There is joy in Wisconsin as Janeites there prepare to enjoy the Milwaukee Rep’s production of Pride and Prejudice.
OnMilwaukee.com previews the play.
“And there is joy, true happiness in fulfillment, in this story’s conclusion. I have to say, and I don’t think this is from an unrepentant romantic, that I never tire of such a story as Pride and Prejudice, a story of the trials, missteps and misunderstandings on a path to love. It is a triumph over circumstances that would scuttle joy, a fulfillment of the happy end most of us hold close as ‘always possible.'”
The Milwaukee Journal-Sentinel takes a larger perspective, placing it in context with the many adaptations (and the recent oddball things) and discusses the journey from page to stage.
To begin the job, Hanreddy sat down with Sullivan, who came from New York to direct the play, and a company of actors to read the book aloud.
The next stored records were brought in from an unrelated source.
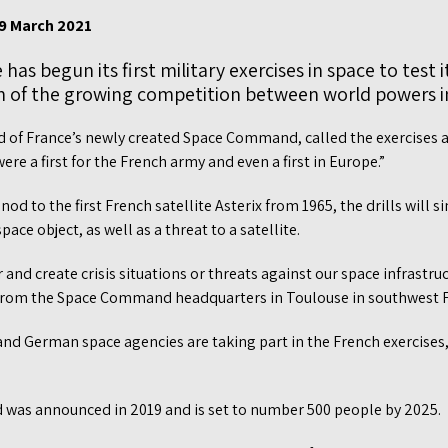
 9 March 2021
has begun its first military exercises in space to test i
sign of the growing competition between world powers in
d of France’s newly created Space Command, called the exercises a 
re a first for the French army and even a first in Europe.”
od to the first French satellite Asterix from 1965, the drills will 
ace object, as well as a threat to a satellite.
 and create crisis situations or threats against our space infrastruc
 from the Space Command headquarters in Toulouse in southwest 
nd German space agencies are taking part in the French exercise
was announced in 2019 and is set to number 500 people by 2025.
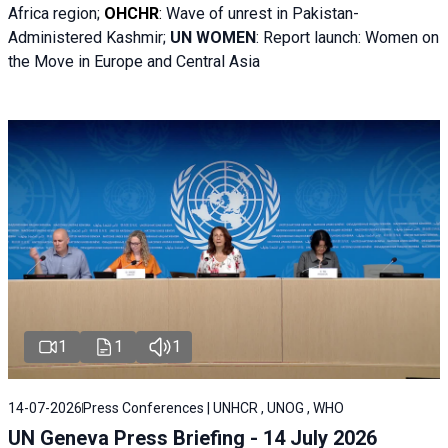
Africa region;
OHCHR
:
Wave of unrest in Pakistan-
Administered Kashmir;
UN WOMEN
: R
eport launch: Women on
the Move in Europe and Central Asia
1
1
1
14-07-2026
Press Conferences | UNHCR , UNOG , WHO
UN Geneva Press Briefing - 14 July 2026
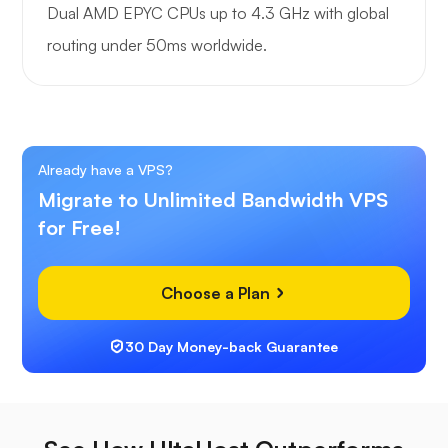
Dual AMD EPYC CPUs up to 4.3 GHz with global
routing under 50ms worldwide.
Already have a VPS?
Migrate to Unlimited Bandwidth VPS
for Free!
Choose a Plan
30 Day Money-back Guarantee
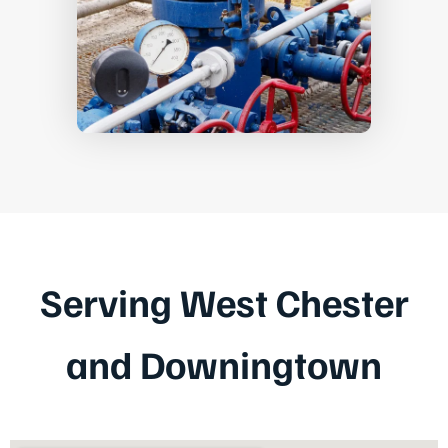
Serving West Chester
and Downingtown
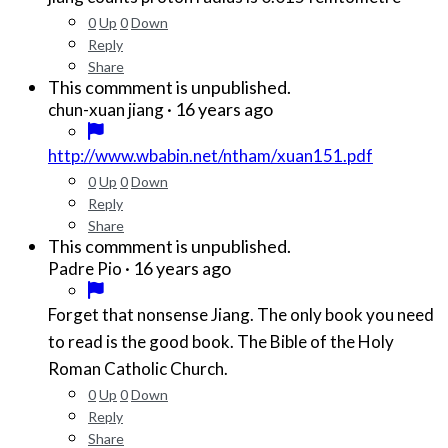
0
Up
0
Down
Reply
Share
This commment is unpublished.
·
16 years ago
chun-xuan jiang
http://www.wbabin.net/ntham/xuan151.pdf
0
Up
0
Down
Reply
Share
This commment is unpublished.
·
16 years ago
Padre Pio
Forget that nonsense Jiang. The only book you need
to read is the good book. The Bible of the Holy
Roman Catholic Church.
0
Up
0
Down
Reply
Share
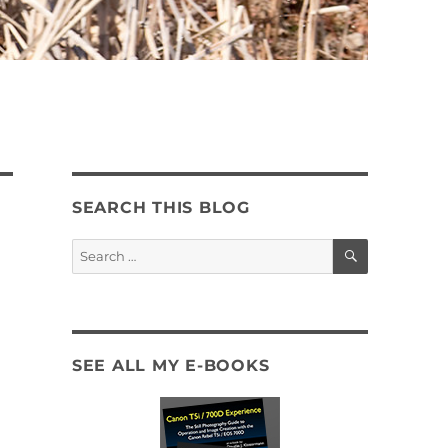
SEARCH THIS BLOG
SEARCH
Search
for:
SEE ALL MY E-BOOKS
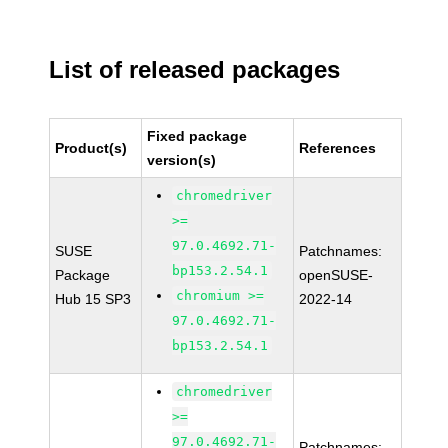
List of released packages
Fixed package
Product(s)
References
version(s)
chromedriver
>=
97.0.4692.71-
SUSE
Patchnames:
bp153.2.54.1
Package
openSUSE-
chromium >=
Hub 15 SP3
2022-14
97.0.4692.71-
bp153.2.54.1
chromedriver
>=
97.0.4692.71-
Patchnames:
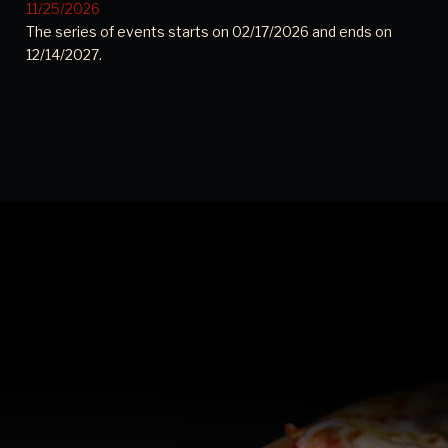
11/25/2026
The series of events starts on 02/17/2026 and ends on
12/14/2027.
The read-through took 15 hours, more than six times the length of the play they were after, which gave them a rough idea of what they needed to accomplish.
Then Sullivan and Hanreddy split the book into sections, with each taking on about half the novel’s major scenes for the first draft, then swapping the sections for the first of several rewrites.
Their mission was to stay true to Austen’s tone, which Sullivan describes as “light, wry, bright and smart, with all the elements of character and wit we wish we possessed ourselves – and there’s no excess in it.”
To keep the speedy plotting of the original, which takes place in dozens of short episodes over the course of about a year, they settled on 35 scenes, “including every major subplot,” according to Sullivan. Because the Rep is blessed with a large company that includes several interns, only a few of Austen’s most minor characters had to be eliminated.
The play runs through March 29. Tickets are $10-60 and are available online.